MnP inactivates complexes I and III via their S-glutathionylation when combined with dexamethasone in lymphoma cellular model. MnTE-2-PyP⁵⁺ was tested in lymphoma cellular model where it enhanced cell killing in the presence of dexamethasone via enhancing H₂O₂ production [45,46]. H₂O₂ in turn was employed by MnP to catalyze S-glutathionylation of protein thiols.

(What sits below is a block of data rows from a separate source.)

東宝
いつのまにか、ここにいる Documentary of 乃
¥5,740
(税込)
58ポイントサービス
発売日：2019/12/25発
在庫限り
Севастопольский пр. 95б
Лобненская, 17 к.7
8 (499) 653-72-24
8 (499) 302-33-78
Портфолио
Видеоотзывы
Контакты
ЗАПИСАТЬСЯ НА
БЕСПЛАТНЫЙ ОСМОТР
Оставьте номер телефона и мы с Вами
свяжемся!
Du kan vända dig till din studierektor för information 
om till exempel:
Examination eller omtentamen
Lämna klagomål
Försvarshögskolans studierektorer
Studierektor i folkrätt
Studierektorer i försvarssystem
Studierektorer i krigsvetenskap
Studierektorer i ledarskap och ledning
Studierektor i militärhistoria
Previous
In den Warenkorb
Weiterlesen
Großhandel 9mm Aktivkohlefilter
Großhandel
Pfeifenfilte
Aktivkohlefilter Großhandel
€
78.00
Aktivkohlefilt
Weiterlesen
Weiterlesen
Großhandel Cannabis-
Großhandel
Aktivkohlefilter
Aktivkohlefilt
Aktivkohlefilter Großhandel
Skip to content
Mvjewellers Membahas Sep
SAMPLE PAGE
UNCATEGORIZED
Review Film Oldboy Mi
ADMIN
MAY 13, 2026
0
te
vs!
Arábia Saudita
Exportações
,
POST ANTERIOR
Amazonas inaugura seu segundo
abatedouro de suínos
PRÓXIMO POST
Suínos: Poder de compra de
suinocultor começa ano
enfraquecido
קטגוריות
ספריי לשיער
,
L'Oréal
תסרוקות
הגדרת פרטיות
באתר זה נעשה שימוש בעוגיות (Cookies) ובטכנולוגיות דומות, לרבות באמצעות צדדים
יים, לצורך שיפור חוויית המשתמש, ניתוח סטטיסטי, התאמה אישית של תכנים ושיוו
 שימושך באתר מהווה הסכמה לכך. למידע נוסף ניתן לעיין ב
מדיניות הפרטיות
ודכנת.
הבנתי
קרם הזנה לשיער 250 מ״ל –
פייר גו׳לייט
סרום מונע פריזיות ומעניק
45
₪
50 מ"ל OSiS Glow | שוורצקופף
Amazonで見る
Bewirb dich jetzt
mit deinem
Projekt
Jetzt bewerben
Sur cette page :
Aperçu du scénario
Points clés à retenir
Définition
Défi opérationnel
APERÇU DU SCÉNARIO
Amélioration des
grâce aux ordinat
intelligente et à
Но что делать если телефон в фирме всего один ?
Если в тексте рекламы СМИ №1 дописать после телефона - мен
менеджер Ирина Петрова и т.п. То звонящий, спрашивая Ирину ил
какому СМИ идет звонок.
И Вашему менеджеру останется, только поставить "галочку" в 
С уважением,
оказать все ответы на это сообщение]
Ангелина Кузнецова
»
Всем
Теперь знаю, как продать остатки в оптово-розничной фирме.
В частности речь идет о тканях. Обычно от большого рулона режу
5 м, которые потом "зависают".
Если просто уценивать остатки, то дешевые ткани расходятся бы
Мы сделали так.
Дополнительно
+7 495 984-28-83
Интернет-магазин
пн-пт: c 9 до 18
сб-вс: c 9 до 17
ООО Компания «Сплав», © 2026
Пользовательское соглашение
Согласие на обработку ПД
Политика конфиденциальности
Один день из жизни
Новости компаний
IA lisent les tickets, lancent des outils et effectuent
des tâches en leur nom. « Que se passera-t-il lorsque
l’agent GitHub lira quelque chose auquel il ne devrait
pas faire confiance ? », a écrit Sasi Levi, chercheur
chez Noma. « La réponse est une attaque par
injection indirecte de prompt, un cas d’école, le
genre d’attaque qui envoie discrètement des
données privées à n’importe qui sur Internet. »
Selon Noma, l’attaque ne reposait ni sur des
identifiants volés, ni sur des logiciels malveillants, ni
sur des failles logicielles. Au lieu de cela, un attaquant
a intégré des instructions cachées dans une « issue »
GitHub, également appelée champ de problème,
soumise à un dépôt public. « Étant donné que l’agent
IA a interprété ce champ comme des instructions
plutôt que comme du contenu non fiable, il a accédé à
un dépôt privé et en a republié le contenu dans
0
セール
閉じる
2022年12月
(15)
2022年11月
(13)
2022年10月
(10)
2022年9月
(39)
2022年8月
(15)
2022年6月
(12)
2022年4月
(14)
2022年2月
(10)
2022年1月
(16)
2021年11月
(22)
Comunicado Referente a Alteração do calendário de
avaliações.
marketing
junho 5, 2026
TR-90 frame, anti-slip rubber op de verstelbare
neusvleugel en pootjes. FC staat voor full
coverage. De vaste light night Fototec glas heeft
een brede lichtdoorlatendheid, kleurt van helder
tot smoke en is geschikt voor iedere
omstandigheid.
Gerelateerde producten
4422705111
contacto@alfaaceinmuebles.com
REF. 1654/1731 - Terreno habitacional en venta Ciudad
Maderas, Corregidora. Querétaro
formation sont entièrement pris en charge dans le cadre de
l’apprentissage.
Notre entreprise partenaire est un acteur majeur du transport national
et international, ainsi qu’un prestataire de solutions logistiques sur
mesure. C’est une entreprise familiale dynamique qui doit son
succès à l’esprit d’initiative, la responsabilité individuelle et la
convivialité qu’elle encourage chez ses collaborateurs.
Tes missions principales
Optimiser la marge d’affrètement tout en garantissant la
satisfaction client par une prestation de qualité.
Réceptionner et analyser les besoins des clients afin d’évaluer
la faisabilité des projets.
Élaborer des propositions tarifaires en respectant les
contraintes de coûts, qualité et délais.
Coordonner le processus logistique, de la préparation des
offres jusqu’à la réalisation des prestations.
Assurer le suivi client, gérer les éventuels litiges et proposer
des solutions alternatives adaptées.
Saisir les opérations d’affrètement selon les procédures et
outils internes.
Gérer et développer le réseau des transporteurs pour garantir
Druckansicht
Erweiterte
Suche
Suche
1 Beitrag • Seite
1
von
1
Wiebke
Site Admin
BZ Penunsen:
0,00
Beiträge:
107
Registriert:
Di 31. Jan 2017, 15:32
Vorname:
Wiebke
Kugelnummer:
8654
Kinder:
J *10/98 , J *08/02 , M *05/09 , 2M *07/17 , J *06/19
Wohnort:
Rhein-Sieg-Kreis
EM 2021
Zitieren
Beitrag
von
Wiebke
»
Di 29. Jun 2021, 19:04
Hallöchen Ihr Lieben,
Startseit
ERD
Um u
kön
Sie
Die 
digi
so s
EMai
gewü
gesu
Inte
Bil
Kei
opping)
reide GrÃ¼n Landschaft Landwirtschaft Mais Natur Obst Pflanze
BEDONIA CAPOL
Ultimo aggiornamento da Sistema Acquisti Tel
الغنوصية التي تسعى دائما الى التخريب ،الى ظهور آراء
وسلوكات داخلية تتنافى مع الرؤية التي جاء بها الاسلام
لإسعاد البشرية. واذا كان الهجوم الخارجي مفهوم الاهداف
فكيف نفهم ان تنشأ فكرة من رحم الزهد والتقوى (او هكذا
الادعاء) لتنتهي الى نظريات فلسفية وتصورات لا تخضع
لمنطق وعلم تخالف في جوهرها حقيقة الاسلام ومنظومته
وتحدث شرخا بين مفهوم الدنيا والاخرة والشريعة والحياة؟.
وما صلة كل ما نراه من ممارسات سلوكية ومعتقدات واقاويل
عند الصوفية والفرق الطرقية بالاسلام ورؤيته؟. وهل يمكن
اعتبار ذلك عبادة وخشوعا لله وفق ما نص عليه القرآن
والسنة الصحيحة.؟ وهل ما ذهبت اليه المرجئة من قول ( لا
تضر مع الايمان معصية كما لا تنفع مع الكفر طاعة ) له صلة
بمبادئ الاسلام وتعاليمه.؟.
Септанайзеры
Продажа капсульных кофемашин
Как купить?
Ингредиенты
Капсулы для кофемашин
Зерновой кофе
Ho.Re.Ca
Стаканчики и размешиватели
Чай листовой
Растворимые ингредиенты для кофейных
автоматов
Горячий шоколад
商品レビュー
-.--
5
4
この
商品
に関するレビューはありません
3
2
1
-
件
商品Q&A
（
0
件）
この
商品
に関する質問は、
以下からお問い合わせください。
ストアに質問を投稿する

Such action, depicted in Scheme XI, is in essence either GPx- or thiol oxidase-like activity of MnP. Such oxidative modification has been demonstrated on both cytosolic and mitochondrial levels. In cytosol cysteine units of p50 and most so p65 of NF-kB seem to be modified, while complexes I, III and IV were S-glutathionylated in mitochondria. Also oxidation of p50 by MnP in nucleus has been suggested by Piganelli's group [48]. All proteins except complex IV (though S-glutathionylated) were inactivated by such oxidative modifications. That indicates that MnP under conditions of high oxidative stress, i.e. high H₂O₂ levels, which may be produced by different treatment modalities such as radiation and chemotherapy (dexamethasone or ascorbate or temozolomide, [3,41,42,44,45,47,53], would suppress anti-apoptotic, survival pathways and cellular energetics, killing cancer cell on two metabolic fronts. Adapted from [45,46].